Boyd suggests adopting a standardized system for grading radiographs that is used in Germany for pre-purchase exams of horses sold at auction. However, both Dr. Best and Dr. Bell note that such a system is not adaptable for a North American market. According to Dr. Best, the German pre-purchase examinations are standardized because they have financial and legal implications for the parties involved; this is not the case in Canada or the US*. “One thing that has changed over the years is that people are now intending to keep their horses for life, so they want to be sure they have a horse they can enjoy for life,” says Dr. Bell. “Is that unrealistic? It may be in some circumstances,” she adds.

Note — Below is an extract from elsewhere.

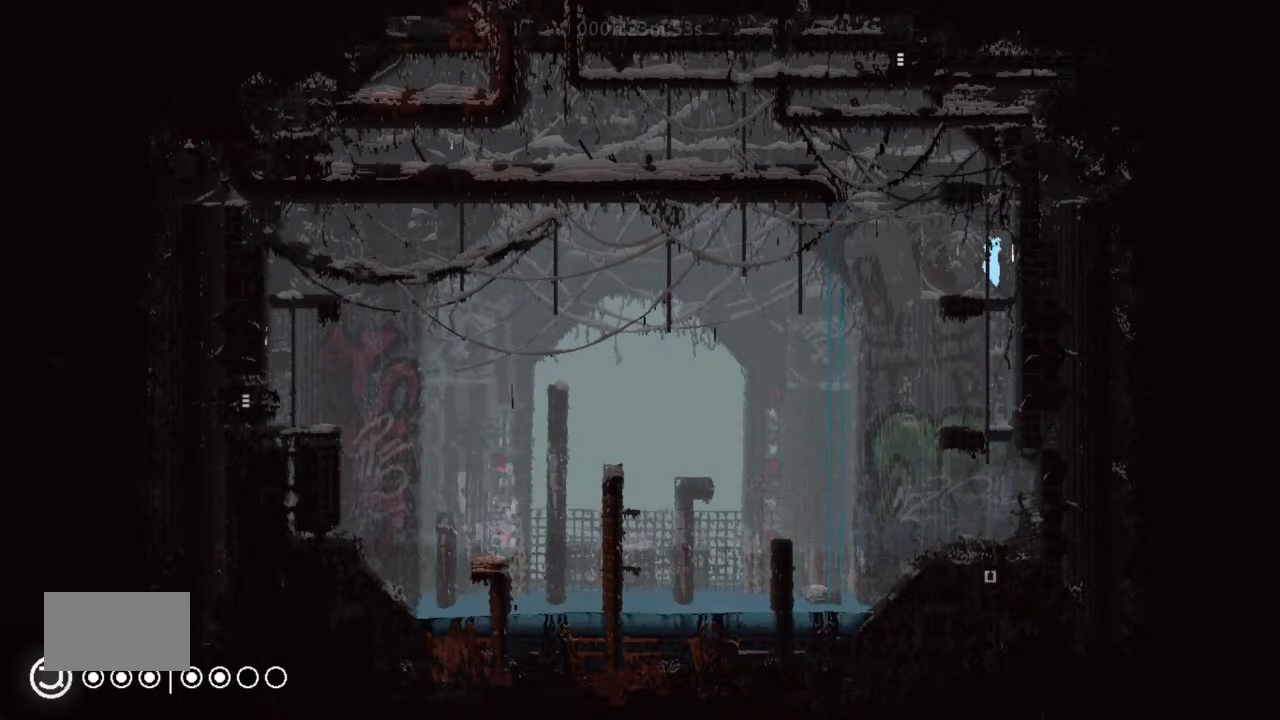
{"keys": ["j", "left"], "events": [[33, "j", "up"], [133, "left", "down"], [367, "up", "down"], [467, "up", "up"], [500, "j", "down"]]}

What this does mean for pre-purchase exams is that buyers may be less accepting of problems on radiographs than they may have been in the past. It is entirely dependent on the buyer – Dr. Bell has also seen instances where buyers have accepted horses with large problems, knowing that their career may be cut short. “A buyer might say this horse can win in the short term and I’d like to win. The breeding could be excellent and that buyer might not be able to afford a horse like that without a problem, so they are happy to maintain that problem,” she says.
Another thing that sellers must keep in mind is that veterinarians conduct pre-purchase exams in relation to the buyer – the buyer’s intended use for the horse, the buyer’s aversion to risk and the buyer’s financial situation all come into play. “Veterinarians never do pre-purchase exams in a bell jar,” says Dr. Best.
No more “pass” or “fail”
Dr. Bell adds that a marked change in the pre-purchase exam over the last 40 years is that a veterinarian no longer “passes” or “fails” a horse. “The veterinarian provides information regarding the physical status of the horse and this becomes a part of the purchaser’s decision as to whether to buy the horse.”
While Gould and Boyd both hope that changes will be made to the current system, they are aware of the challenges. “At the end of the panel discussion we had a better appreciation of the difficulty in standardizing (readings on radiographs). You have differences between disciplines – higher stress areas for different sports, for example, and you have different breeds. So these things can’t be as standardized as we might like them to be,” Gould says.
For now, Gould says that the best thing buyers can do is ask questions about their veterinarian’s experience in performing pre-purchase exams. “As horse owners, we should learn as much as we can about the background of the vet that we’re choosing to do pre-purchase exams,” he says.
“There’s very little veterinarians can do to improve how a seller feels about a pre-purchase exam, because the seller isn’t our client,” explains Dr. Best. “For buyers, you should ask questions of your veterinarians, have an idea of what you want out of the exam and communicate that to the veterinarian.”